Il caso: finisce una lunga storia d'amore di una coppia particolarmente facoltosa. Lui chiede alla compagna di restituire i regali ricevuti durante la convivenza (preziosi e opere d'arte di notevole valore). La donna si oppone e ne nasce una lite, sulla quale, dopo due gradi di giudizio, si pronuncia la Cassazione.
La sentenza: con la sentenza n.18280/2016 la Suprema Corte ha distinto fra regalie e regalie. Non sussiste il diritto di ripetizione per quelle di modico valore (con la fondamentale precisazione che il concetto di "modico valore" non è assoluto ma relativo, dovendosi verificare "le condizioni dei soggetti che in questo caso disponevano di ingenti patrimoni e mantenevano un elevatissimo tenore di vita"). Quanto invece alle donazioni di non modico valore, queste ultime richiedono per legge (articolo 782 codice civile) l'atto pubblico, pena la nullità.
Nella fattispecie, quindi, non veniva ordinata la restituzione di regali, pur importanti, quali anelli, sculture, etc, in quanto compatibili con le condizioni economiche delle parti, ma veniva viceversa dichiarata la nullità del trasferimento di un quadro di ingentissimo valore, non tanto perché la relazione sentimentale era venuta meno, quanto perché la dazione in questione non era avvenuta nelle forme prescritte dalla legge, vale a dire con l'atto notarile (testualmente: "la donazione costituiva apprezzabile depauperamento del patrimonio del donante; e avrebbe richiesto la forma prevista dall'articolo 782 del codice civile").
Settembre 2016
N.B. il presente articolo ha uno scopo meramente informativo e orientativo. Non può essere inteso, nemmeno in senso lato, come parere professionale. Nel caso di problematiche occorre sempre rivolgersi al proprio legale di fiducia e far esaminare il caso concreto al fine di ottenere un parere personalizzato e completamente attendibile.

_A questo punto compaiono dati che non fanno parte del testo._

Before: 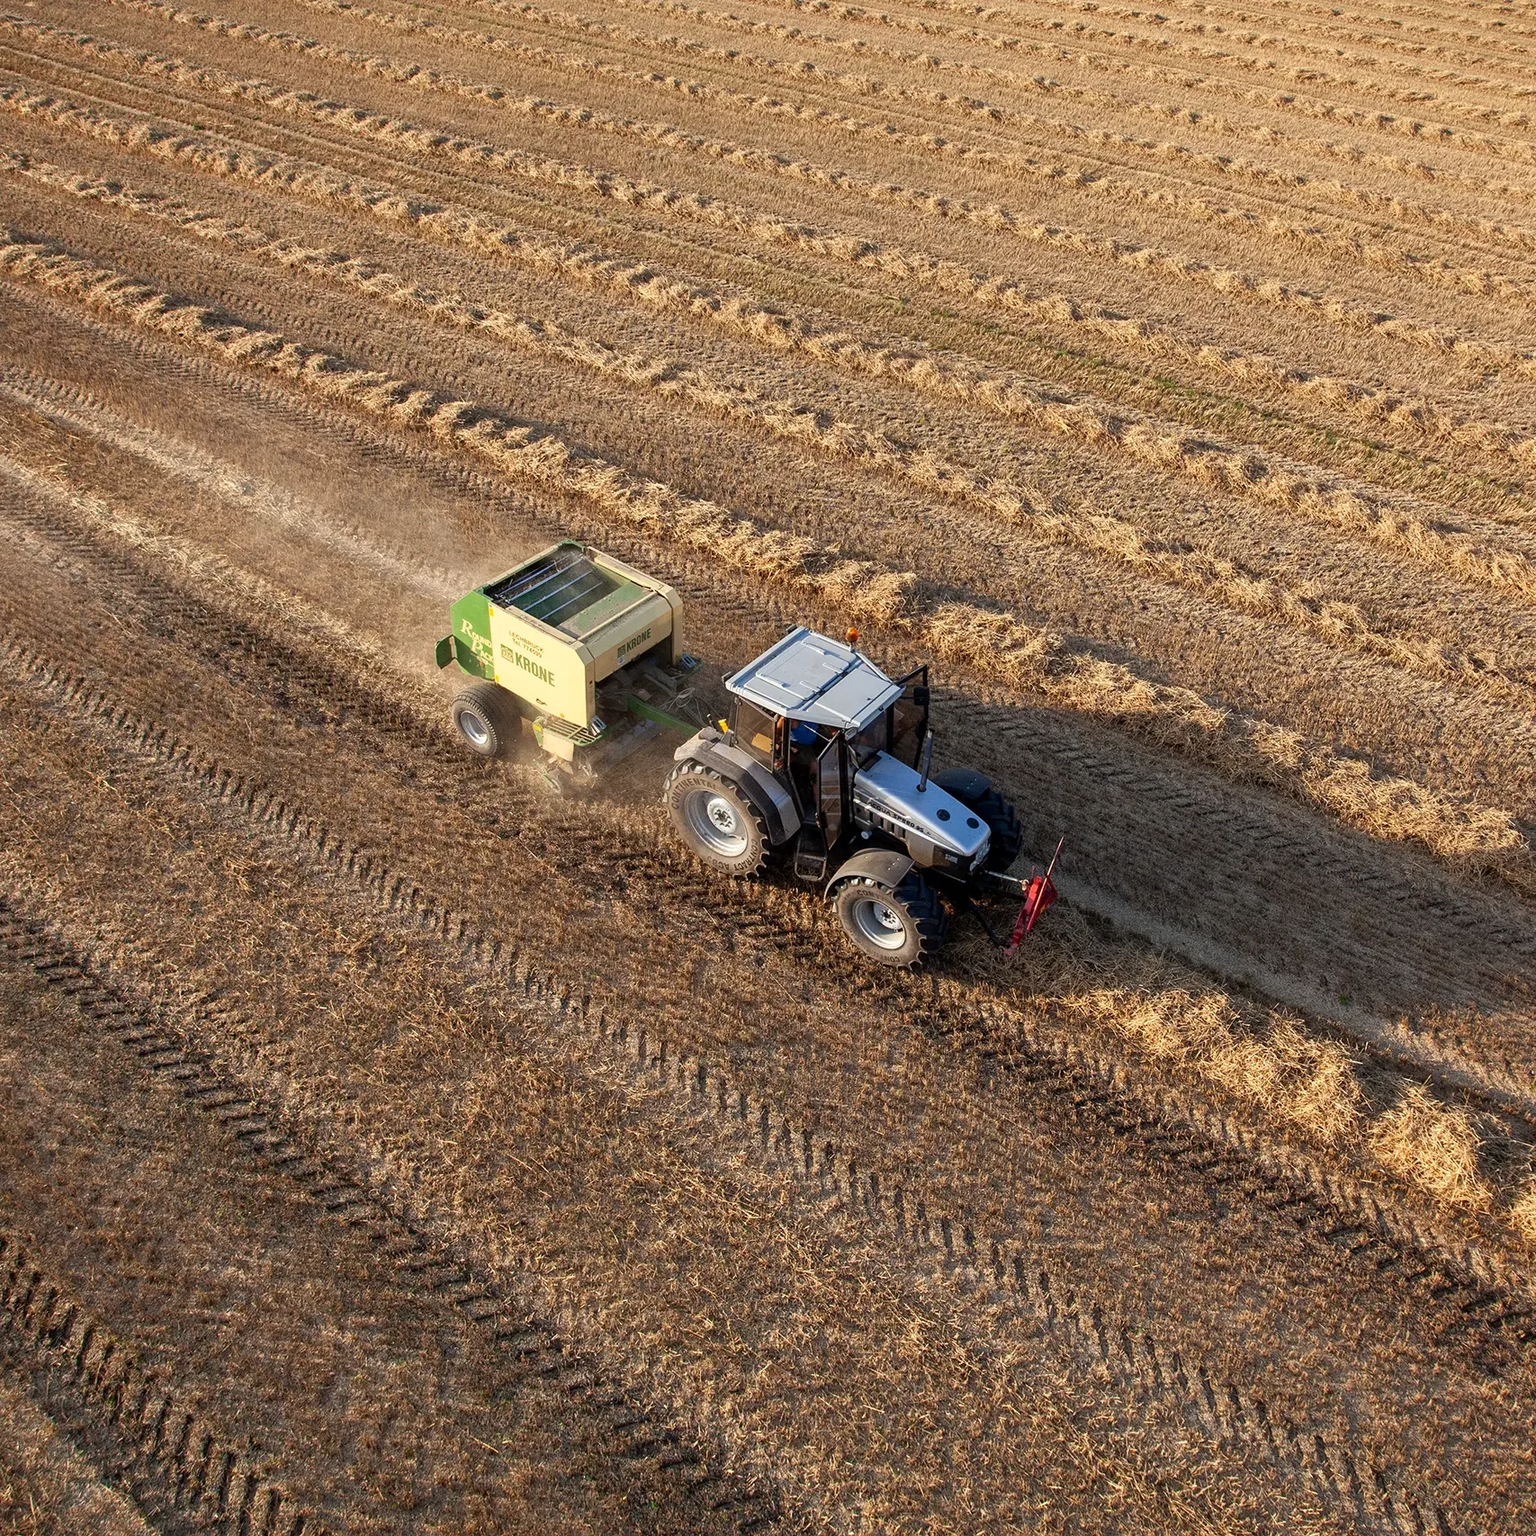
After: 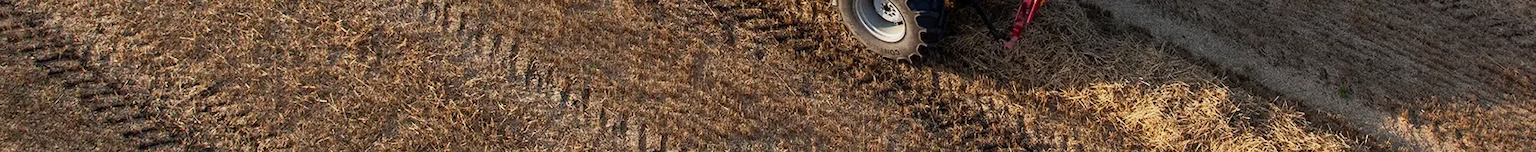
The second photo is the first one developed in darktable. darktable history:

Stepchild adoption: i Tribunali anticipano il Legislatore
Il caso: due donne italiane convivono per alcuni anni alle Canarie (e una delle due dà alla luce una bambina, tramite fecondazione assistita). Si sposano nel 2009 in Spagna e l'anno successivo il coniuge della madre biologica adotta la bambina (ormai dodicenne), come consentito dalla legge di quel Paese.
Successivamente divorziano e la figlia viene affidata congiuntamente ad entrambe.
Nel 2013 una delle due donne chiede al Tribunale per i Minorenni di Milano il riconoscimento agli effetti civili interni dell'ordinanza di adozione spagnola.
La richiesta viene respinta in primo grado.
La sentenza: in Appello i Giudici ribaltano la decisione (pronuncia del giorno 16 ottobre 2015).
La Corte ritiene infatti che con l'adozione si realizzi l'interesse della figlia che "è stata adeguatamente amata, curata, mantenuta, educata ed istruita da entrambe le donne che hanno realizzato l'originario progetto di genitorialità condivisa, nell'ambito di una famiglia fondata sulla comunione materiale e spirituale di due persone di sesso femminile".
Per completezza va detto che nel contempo è stata rigettata la domanda di riconoscimento e trascrizione del matrimonio e della successiva sentenza di divorzio.
N.B. il presente articolo ha uno scopo meramente informativo e orientativo. Non può essere inteso, nemmeno in senso lato, come parere professionale. Nel caso di problematiche occorre sempre rivolgersi al proprio legale di fiducia e far esaminare il caso concreto al fine di ottenere un parere personalizzato e completamente attendibile.
Marito infedele, ma non per questo padre inadeguato
Il caso: in sede di separazione una donna chiede l'affidamento in via esclusiva dei figli alla sua persona e che venga limitata possibilità per il padre di fare loro visita.
Motiva la richiesta in relazione alla condotta dell'uomo, caratterizzata dai continui tradimenti.
La sentenza: il Tribunale le dà torto (Tribunale di Milano, sez. IX civile, ordinanza 7/2015). Non si può sostenere che un marito fedifrago necessariamente, e automaticamente, sia inadatto a svolgere il ruolo di padre."Per adottare limitazioni al diritto e dovere dei genitori di intrattenere con i figli un rapporto continuativo, è necessario dimostrare che da ciò può derivare pregiudizio al minore".
La pronuncia non stupisce; la giurisprudenza considera da sempre del tutto irrilevante, ai fini dell'affidamento dei figli, l'adulterio di uno dei coniugi, condotta quest'ultima che può rilevare solo ai fini dell'addebito della separazione.